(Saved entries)
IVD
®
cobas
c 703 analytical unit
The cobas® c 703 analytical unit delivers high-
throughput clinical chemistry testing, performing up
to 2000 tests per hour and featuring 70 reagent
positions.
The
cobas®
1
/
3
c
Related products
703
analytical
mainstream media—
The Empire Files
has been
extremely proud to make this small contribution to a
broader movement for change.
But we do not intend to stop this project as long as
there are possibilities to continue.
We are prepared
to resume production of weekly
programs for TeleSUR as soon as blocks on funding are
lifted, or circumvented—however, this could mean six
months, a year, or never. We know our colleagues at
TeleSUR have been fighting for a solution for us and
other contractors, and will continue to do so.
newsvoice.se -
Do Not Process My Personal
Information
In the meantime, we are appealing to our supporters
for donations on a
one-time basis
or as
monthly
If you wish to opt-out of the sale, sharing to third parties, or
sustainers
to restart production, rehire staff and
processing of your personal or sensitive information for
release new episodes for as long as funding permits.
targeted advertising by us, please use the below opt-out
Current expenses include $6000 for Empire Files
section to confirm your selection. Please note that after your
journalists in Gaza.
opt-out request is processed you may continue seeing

▶ [Problem details] Print all of the entries again, exactly as written.

▶ [Answer]
IVD
®
cobas
c 703 analytical unit
The cobas® c 703 analytical unit delivers high-
throughput clinical chemistry testing, performing up
to 2000 tests per hour and featuring 70 reagent
positions.
The
cobas®
1
/
3
c
Related products
703
analytical
mainstream media—
The Empire Files
has been
extremely proud to make this small contribution to a
broader movement for change.
But we do not intend to stop this project as long as
there are possibilities to continue.
We are prepared
to resume production of weekly
programs for TeleSUR as soon as blocks on funding are
lifted, or circumvented—however, this could mean six
months, a year, or never. We know our colleagues at
TeleSUR have been fighting for a solution for us and
other contractors, and will continue to do so.
newsvoice.se -
Do Not Process My Personal
Information
In the meantime, we are appealing to our supporters
for donations on a
one-time basis
or as
monthly
If you wish to opt-out of the sale, sharing to third parties, or
sustainers
to restart production, rehire staff and
processing of your personal or sensitive information for
release new episodes for as long as funding permits.
targeted advertising by us, please use the below opt-out
Current expenses include $6000 for Empire Files
section to confirm your selection. Please note that after your
journalists in Gaza.
opt-out request is processed you may continue seeing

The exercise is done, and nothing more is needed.